[Material for this task]:
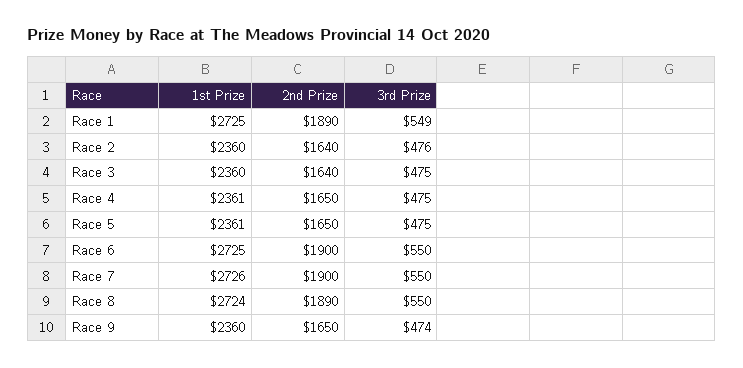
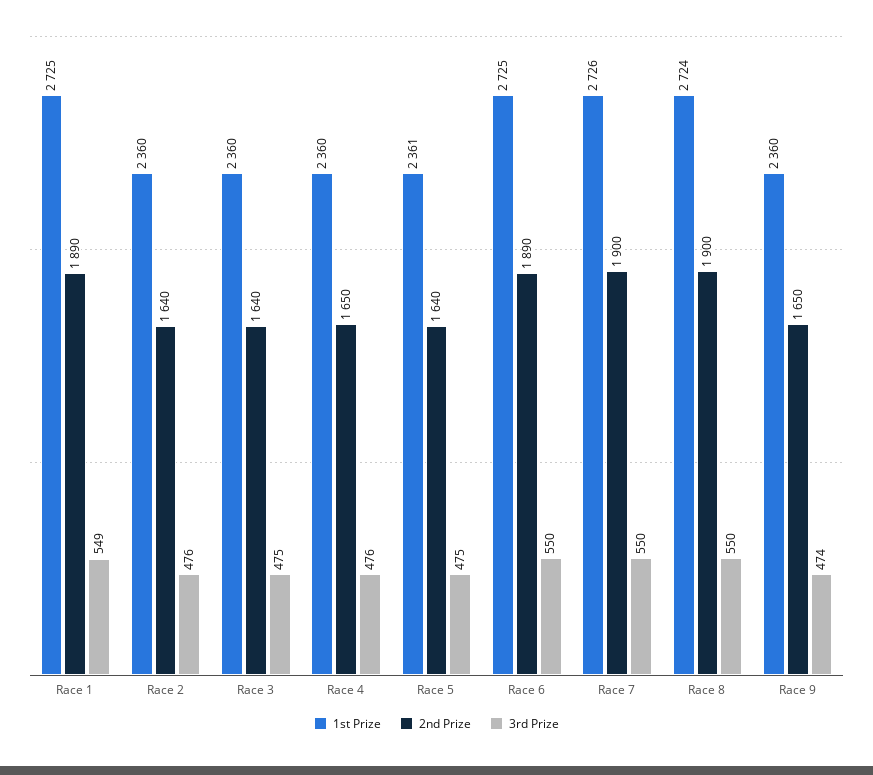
  {
    "1st Prize": {
      "Race 1": 2725,
      "Race 2": 2360,
      "Race 3": 2360,
-     "Race 4": 2361,
+     "Race 4": 2360,
      "Race 5": 2361,
      "Race 6": 2725,
      "Race 7": 2726,
      "Race 8": 2724,
      "Race 9": 2360
    },
    "2nd Prize": {
      "Race 1": 1890,
      "Race 2": 1640,
      "Race 3": 1640,
      "Race 4": 1650,
-     "Race 5": 1650,
+     "Race 5": 1640,
-     "Race 6": 1900,
+     "Race 6": 1890,
      "Race 7": 1900,
-     "Race 8": 1890,
+     "Race 8": 1900,
      "Race 9": 1650
    },
    "3rd Prize": {
      "Race 1": 549,
      "Race 2": 476,
      "Race 3": 475,
-     "Race 4": 475,
+     "Race 4": 476,
      "Race 5": 475,
      "Race 6": 550,
      "Race 7": 550,
      "Race 8": 550,
      "Race 9": 474
    }
  }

[Work item]:
Please reproduce every record exactly, leaving the pictures out.

[Output for this task]:
  {
    "1st Prize": {
      "Race 1": 2725,
      "Race 2": 2360,
      "Race 3": 2360,
-     "Race 4": 2361,
+     "Race 4": 2360,
      "Race 5": 2361,
      "Race 6": 2725,
      "Race 7": 2726,
      "Race 8": 2724,
      "Race 9": 2360
    },
    "2nd Prize": {
      "Race 1": 1890,
      "Race 2": 1640,
      "Race 3": 1640,
      "Race 4": 1650,
-     "Race 5": 1650,
+     "Race 5": 1640,
-     "Race 6": 1900,
+     "Race 6": 1890,
      "Race 7": 1900,
-     "Race 8": 1890,
+     "Race 8": 1900,
      "Race 9": 1650
    },
    "3rd Prize": {
      "Race 1": 549,
      "Race 2": 476,
      "Race 3": 475,
-     "Race 4": 475,
+     "Race 4": 476,
      "Race 5": 475,
      "Race 6": 550,
      "Race 7": 550,
      "Race 8": 550,
      "Race 9": 474
    }
  }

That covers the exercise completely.